Yang telah berhasil menyelesaikan pendidikan SMKN 12 Surabaya (2013) dan pada
tahun itu pula telah melanjutkan pendidikan di Sekolah Tinggi Kesenian
Wilwatikta Surabaya. Pada tahun (2013) telah berhasil mendirikan Komunitas Tari
Merah Putih di lingkup Kelurahan Keputran, pada tahun (2013) diterima sebagai
guru seni tari pada SDN Jemursari 1, pada tahun (2014) telah diterima sebagai
guru tari di SDN Pacarkeling VII. Aktivitas Non Formal pada tahun (2007) Penari
Remo Terbaik II dalam Gelar Seni Pertunjukan Festival Cak Durasim. Pada tahun
(2011) Sebagai Juara Umum Karnaval Keprajuritan Nusantara Dalam Rangka Pekan
Wira Budaya TAMAN MINI “INDONESIA INDAH”. Pada tahun (2012) sebagai peserta
FLS2N Sekolah Menengah Kejuruan (SMK). Pada tahun (2012) sebagai penari jatil
dalam Festival Reog Nasional di Ponorogo. Pada tahun (2014) sebagai penata tari
dalam Festival Reog Nasional di Ponorogo. Dan sebagai penari dalam setiap
kegiatan Sekolah Tinggi Kesenian Wilwatikta Surabaya.
Pada karya ini Bilqhiz Arij' Azizah sebagai koreografer mewujudkan
gagasan melalui karya tari proses tranformasi dari kesenian wayang kulit.

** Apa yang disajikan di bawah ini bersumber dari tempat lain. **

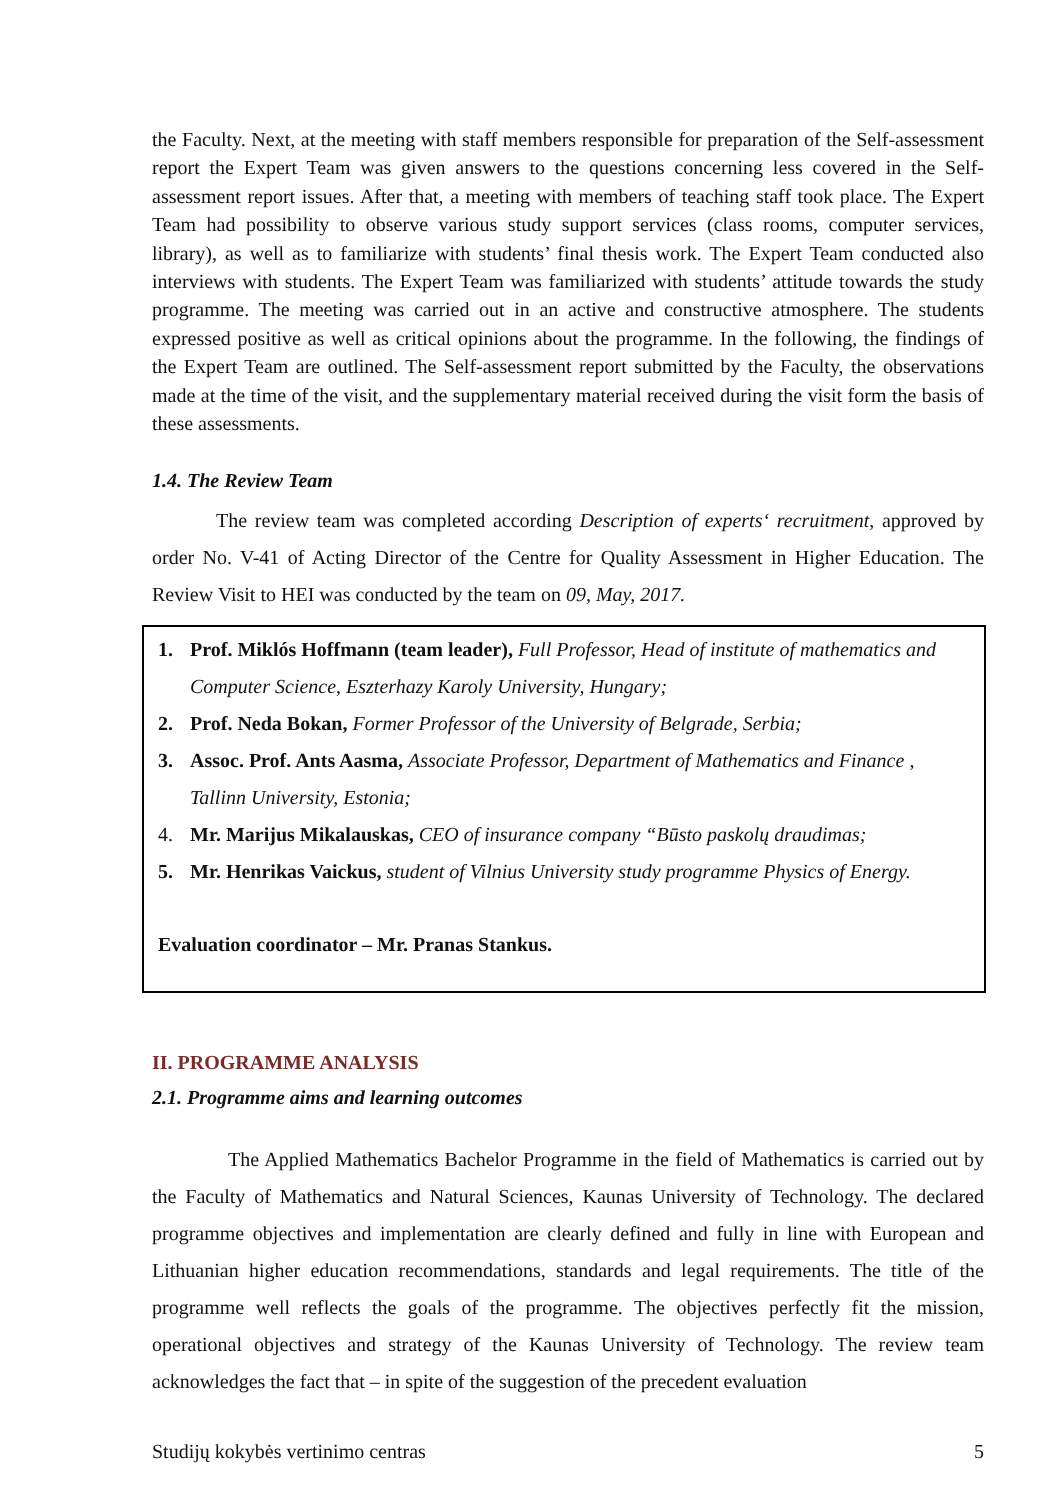the Faculty. Next, at the meeting with staff members responsible for preparation of the Self-assessment report the Expert Team was given answers to the questions concerning less covered in the Self-assessment report issues. After that, a meeting with members of teaching staff took place. The Expert Team had possibility to observe various study support services (class rooms, computer services, library), as well as to familiarize with students’ final thesis work. The Expert Team conducted also interviews with students. The Expert Team was familiarized with students’ attitude towards the study programme. The meeting was carried out in an active and constructive atmosphere. The students expressed positive as well as critical opinions about the programme. In the following, the findings of the Expert Team are outlined. The Self-assessment report submitted by the Faculty, the observations made at the time of the visit, and the supplementary material received during the visit form the basis of these assessments.
1.4. The Review Team
The review team was completed according Description of experts‘ recruitment, approved by order No. V-41 of Acting Director of the Centre for Quality Assessment in Higher Education. The Review Visit to HEI was conducted by the team on 09, May, 2017.
1. Prof. Miklós Hoffmann (team leader), Full Professor, Head of institute of mathematics and Computer Science, Eszterhazy Karoly University, Hungary;
2. Prof. Neda Bokan, Former Professor of the University of Belgrade, Serbia;
3. Assoc. Prof. Ants Aasma, Associate Professor, Department of Mathematics and Finance , Tallinn University, Estonia;
4. Mr. Marijus Mikalauskas, CEO of insurance company “Būsto paskolų draudimas;
5. Mr. Henrikas Vaickus, student of Vilnius University study programme Physics of Energy.
Evaluation coordinator – Mr. Pranas Stankus.
II. PROGRAMME ANALYSIS
2.1. Programme aims and learning outcomes
The Applied Mathematics Bachelor Programme in the field of Mathematics is carried out by the Faculty of Mathematics and Natural Sciences, Kaunas University of Technology. The declared programme objectives and implementation are clearly defined and fully in line with European and Lithuanian higher education recommendations, standards and legal requirements. The title of the programme well reflects the goals of the programme. The objectives perfectly fit the mission, operational objectives and strategy of the Kaunas University of Technology. The review team acknowledges the fact that – in spite of the suggestion of the precedent evaluation
Studijų kokybės vertinimo centras 5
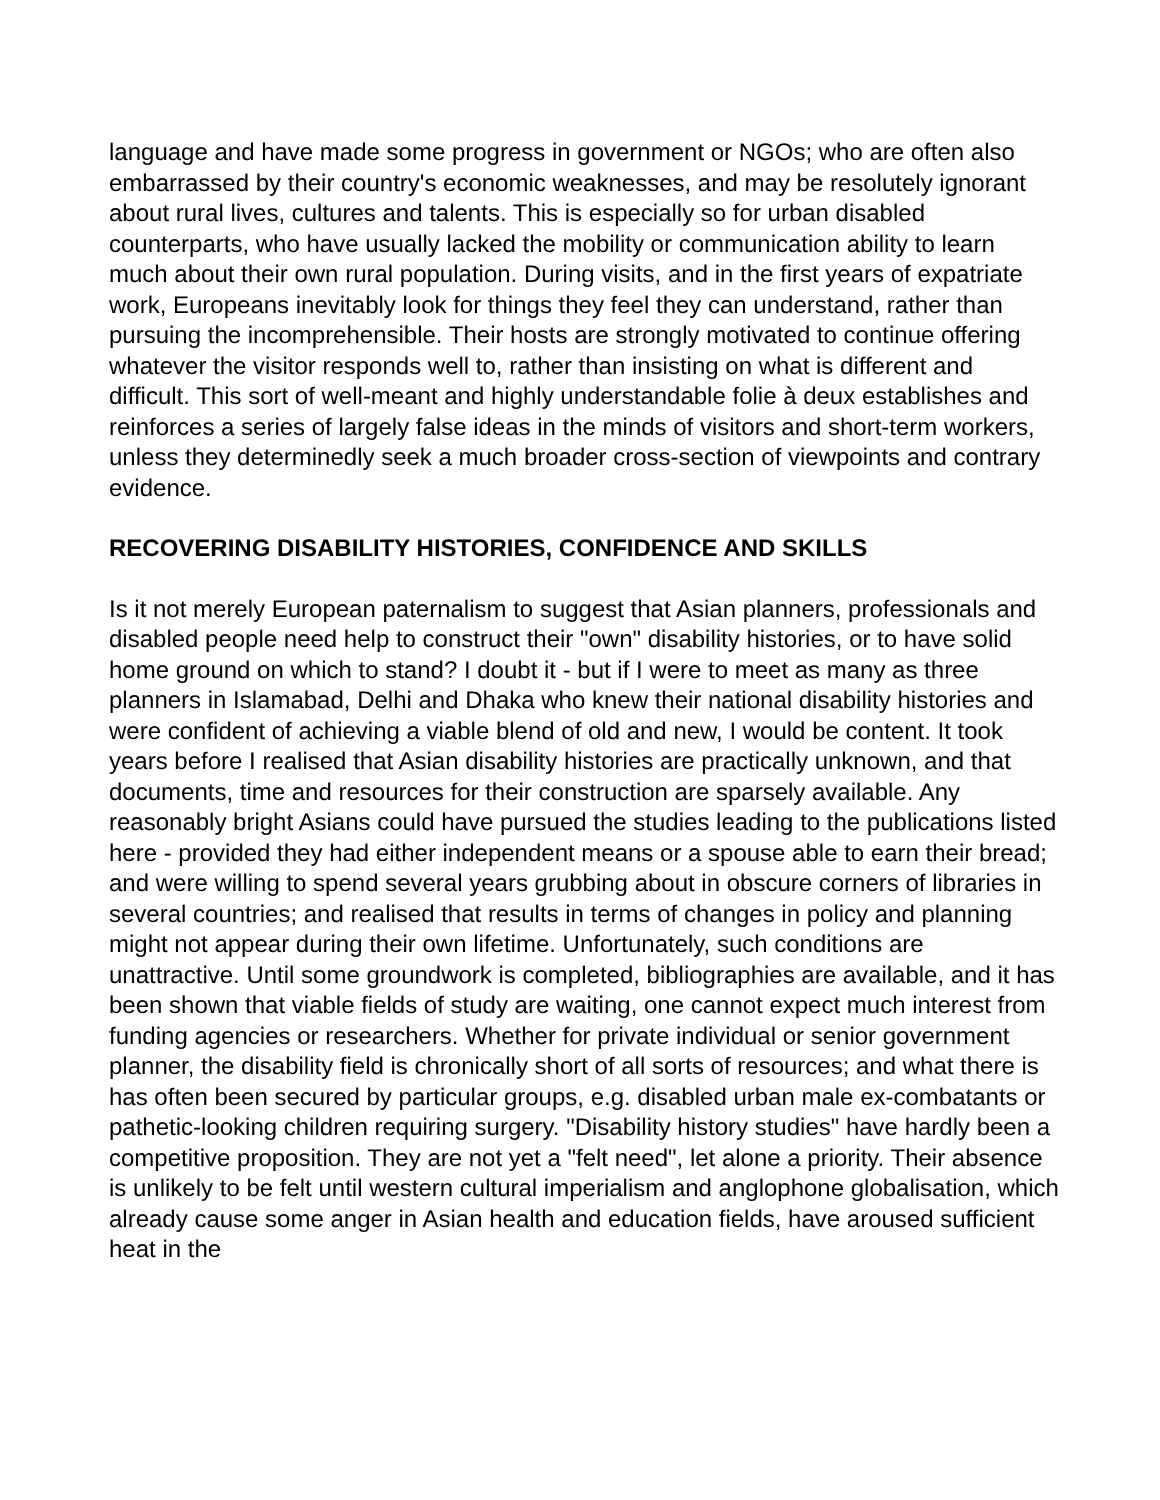language and have made some progress in government or NGOs; who are often also embarrassed by their country's economic weaknesses, and may be resolutely ignorant about rural lives, cultures and talents. This is especially so for urban disabled counterparts, who have usually lacked the mobility or communication ability to learn much about their own rural population. During visits, and in the first years of expatriate work, Europeans inevitably look for things they feel they can understand, rather than pursuing the incomprehensible. Their hosts are strongly motivated to continue offering whatever the visitor responds well to, rather than insisting on what is different and difficult. This sort of well-meant and highly understandable folie à deux establishes and reinforces a series of largely false ideas in the minds of visitors and short-term workers, unless they determinedly seek a much broader cross-section of viewpoints and contrary evidence.
RECOVERING DISABILITY HISTORIES, CONFIDENCE AND SKILLS
Is it not merely European paternalism to suggest that Asian planners, professionals and disabled people need help to construct their "own" disability histories, or to have solid home ground on which to stand? I doubt it - but if I were to meet as many as three planners in Islamabad, Delhi and Dhaka who knew their national disability histories and were confident of achieving a viable blend of old and new, I would be content. It took years before I realised that Asian disability histories are practically unknown, and that documents, time and resources for their construction are sparsely available. Any reasonably bright Asians could have pursued the studies leading to the publications listed here - provided they had either independent means or a spouse able to earn their bread; and were willing to spend several years grubbing about in obscure corners of libraries in several countries; and realised that results in terms of changes in policy and planning might not appear during their own lifetime. Unfortunately, such conditions are unattractive. Until some groundwork is completed, bibliographies are available, and it has been shown that viable fields of study are waiting, one cannot expect much interest from funding agencies or researchers. Whether for private individual or senior government planner, the disability field is chronically short of all sorts of resources; and what there is has often been secured by particular groups, e.g. disabled urban male ex-combatants or pathetic-looking children requiring surgery. "Disability history studies" have hardly been a competitive proposition. They are not yet a "felt need", let alone a priority. Their absence is unlikely to be felt until western cultural imperialism and anglophone globalisation, which already cause some anger in Asian health and education fields, have aroused sufficient heat in the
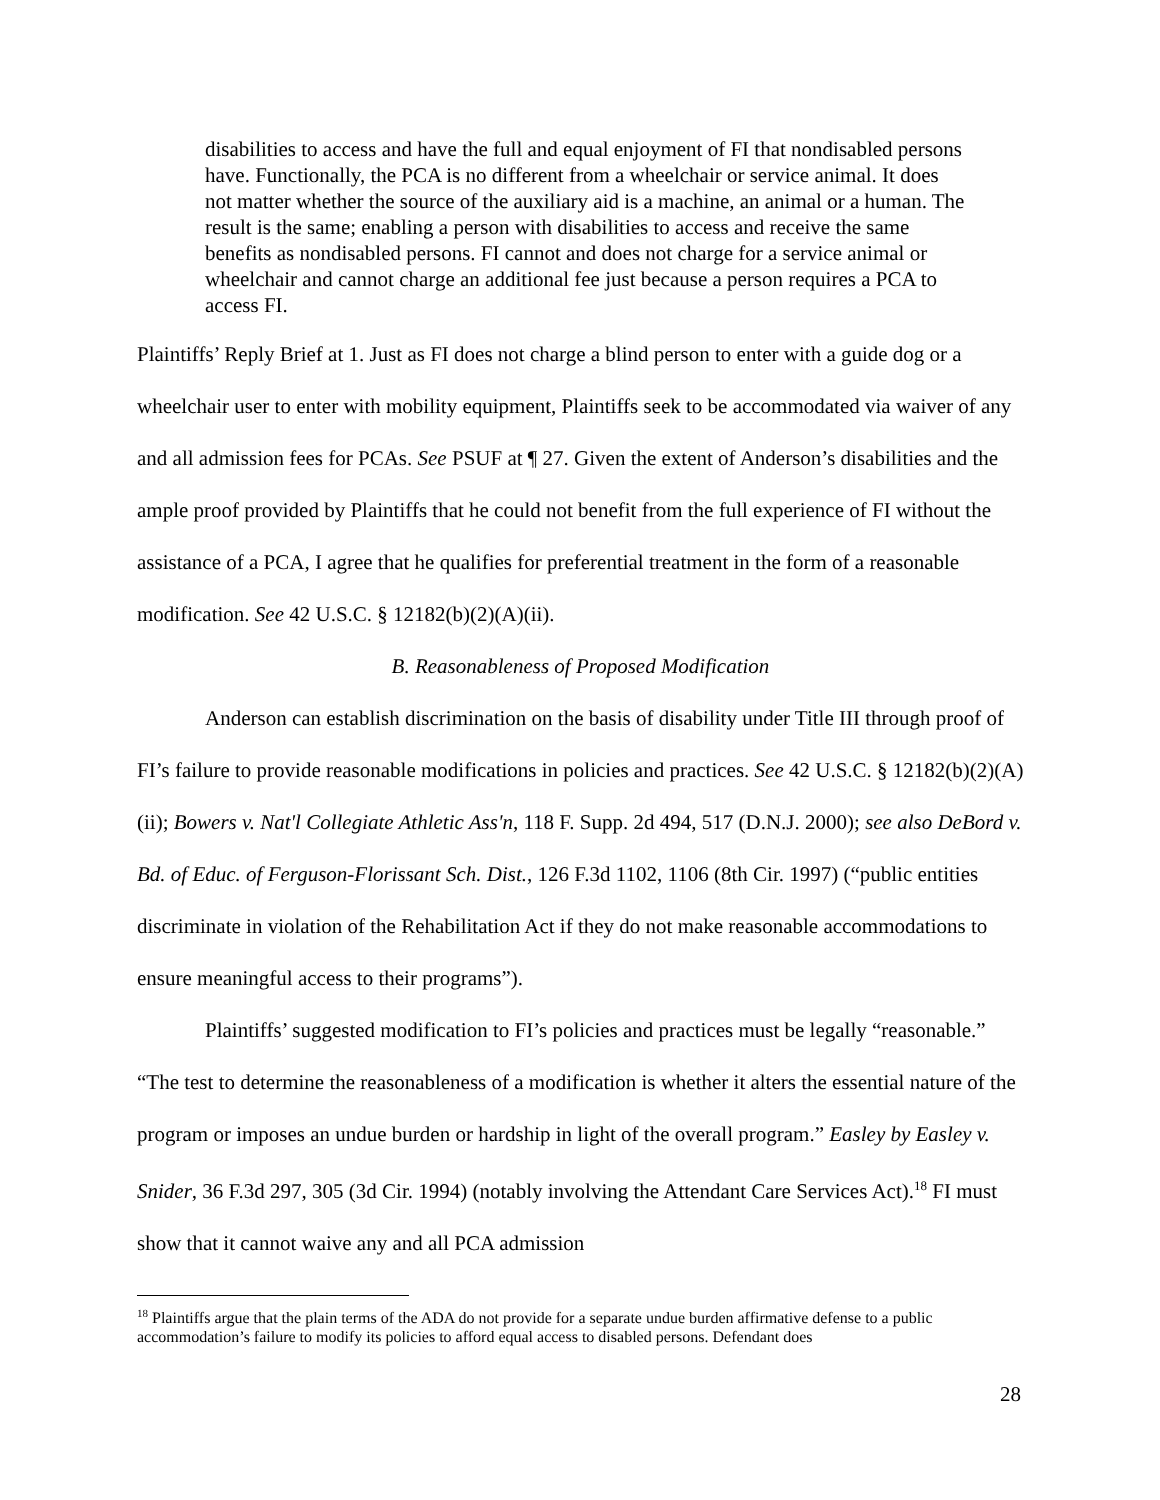disabilities to access and have the full and equal enjoyment of FI that nondisabled persons have. Functionally, the PCA is no different from a wheelchair or service animal. It does not matter whether the source of the auxiliary aid is a machine, an animal or a human. The result is the same; enabling a person with disabilities to access and receive the same benefits as nondisabled persons. FI cannot and does not charge for a service animal or wheelchair and cannot charge an additional fee just because a person requires a PCA to access FI.
Plaintiffs’ Reply Brief at 1. Just as FI does not charge a blind person to enter with a guide dog or a wheelchair user to enter with mobility equipment, Plaintiffs seek to be accommodated via waiver of any and all admission fees for PCAs. See PSUF at ¶ 27. Given the extent of Anderson’s disabilities and the ample proof provided by Plaintiffs that he could not benefit from the full experience of FI without the assistance of a PCA, I agree that he qualifies for preferential treatment in the form of a reasonable modification. See 42 U.S.C. § 12182(b)(2)(A)(ii).
B. Reasonableness of Proposed Modification
Anderson can establish discrimination on the basis of disability under Title III through proof of FI’s failure to provide reasonable modifications in policies and practices. See 42 U.S.C. § 12182(b)(2)(A)(ii); Bowers v. Nat'l Collegiate Athletic Ass'n, 118 F. Supp. 2d 494, 517 (D.N.J. 2000); see also DeBord v. Bd. of Educ. of Ferguson-Florissant Sch. Dist., 126 F.3d 1102, 1106 (8th Cir. 1997) (“public entities discriminate in violation of the Rehabilitation Act if they do not make reasonable accommodations to ensure meaningful access to their programs”).
Plaintiffs’ suggested modification to FI’s policies and practices must be legally “reasonable.” “The test to determine the reasonableness of a modification is whether it alters the essential nature of the program or imposes an undue burden or hardship in light of the overall program.” Easley by Easley v. Snider, 36 F.3d 297, 305 (3d Cir. 1994) (notably involving the Attendant Care Services Act).<sup>18</sup> FI must show that it cannot waive any and all PCA admission
<sup>18</sup> Plaintiffs argue that the plain terms of the ADA do not provide for a separate undue burden affirmative defense to a public accommodation’s failure to modify its policies to afford equal access to disabled persons. Defendant does
28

Tari kelompok bertema dengan dua
karakter yang diantaranya Dewi Mustakaweni dan Raden Gatotkaca akan di garap
dengan bentuk tari tradisi dan dikembangkan seperti dalam bukunya menuliskan
(Wahyudianto, 2008: 02) “Tari adalah budaya masyarakat bangsa. Tersebab
itu tari adalah tradisi yang harus pula dipelihara dan dikembangkan”.
Dua karakter Mustakaweni dan raden Gatotkaca tersebut diungkapkan
melalui rangkaian gerak hingga menjadi sebuah tarian. Gerakan – gerakan yang
tercipta melalui tubuh sebagai media yang akan menimbulkan adanya volume,
kecepatan, dan dinamika dari yang lain. Maka dalam karya tari ini akan
dibungkus dengan pola pola gerak tari Jawa Timuran, dengan menghadirkan dialog
untuk membentuk suasana dan desain dramatis.
Dalam
pembuatan karya ini saya mengacu dalam beberapa buku, yang bertujuan untuk memberi
gambaran singkat untuk mengantar pembaca mengetahui lebih detail isi cerita dan
sumber yang jelas, beberapa sumber sebagai literature dalam penggarapan karya
tari sebagai berikut:
Buku tulisan Heru
S Sudjarwo, S. Sn, 2010 cetakan ke 1. Rupa & Karakter Wayang Purwa,
Jakarta, Kakilangit Kencana.
“
Mustakaweni, Dewi adalah putri Prabu Niwatakawaca/Nirbita, raja Manikmantaka
dengan permaisuri Dewi Sanjiwati. Dia mempunyai kakak kandung bernama
Niladruka/Bumiloka yang menjadi raja di negara Tegalparung.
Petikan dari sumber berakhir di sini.